Problem: Return all of the entries below, word for word. Omit each picture.

Data for this exercise:
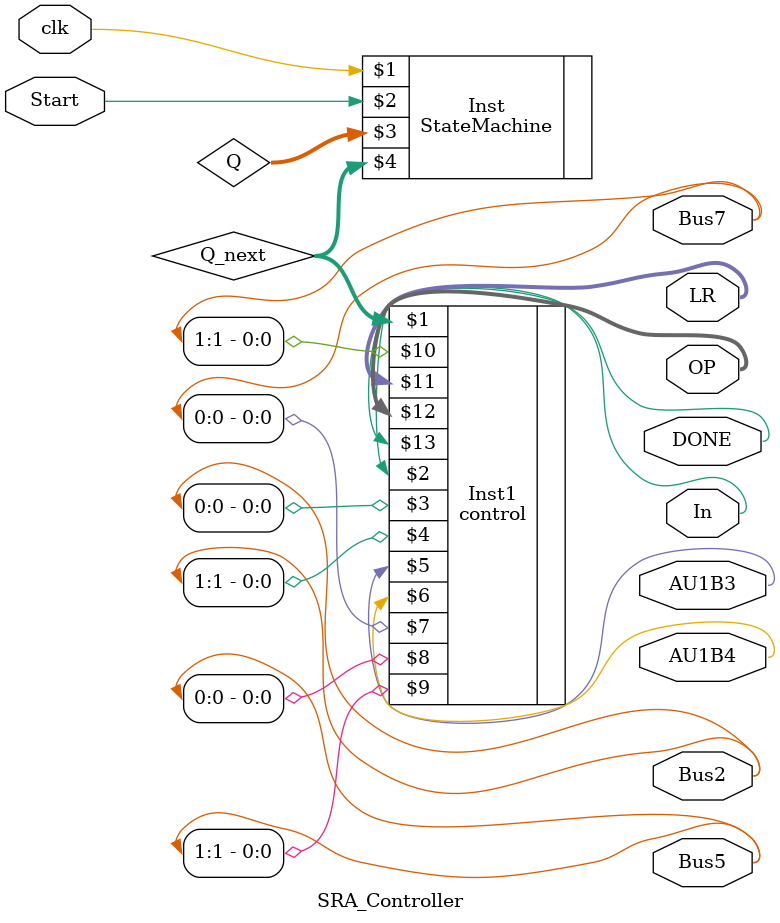
<source format=v>
module SRA_Controller(Start,clk,In,Bus2,AU1B3,AU1B4,Bus5,Bus7,LR,OP,DONE);
//define
	input wire Start,clk;
	output wire In,AU1B3,AU1B4,DONE;
	output wire [4:0] LR;
	output wire [3:0] OP;
	output wire [1:0] Bus2,Bus5,Bus7;
	
	wire[3:0] Q, Q_next;
//body
	StateMachine Inst (clk, Start,Q,Q_next);
	control Inst1 (Q_next,In,Bus2[0],Bus2[1],AU1B3,AU1B4,Bus7[0],Bus5[0],Bus5[1],Bus7[1],LR,OP,DONE);
endmodule
</source>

Answer for this exercise:
<source format=v>
module SRA_Controller(Start,clk,In,Bus2,AU1B3,AU1B4,Bus5,Bus7,LR,OP,DONE);
//define
	input wire Start,clk;
	output wire In,AU1B3,AU1B4,DONE;
	output wire [4:0] LR;
	output wire [3:0] OP;
	output wire [1:0] Bus2,Bus5,Bus7;
	
	wire[3:0] Q, Q_next;
//body
	StateMachine Inst (clk, Start,Q,Q_next);
	control Inst1 (Q_next,In,Bus2[0],Bus2[1],AU1B3,AU1B4,Bus7[0],Bus5[0],Bus5[1],Bus7[1],LR,OP,DONE);
endmodule
</source>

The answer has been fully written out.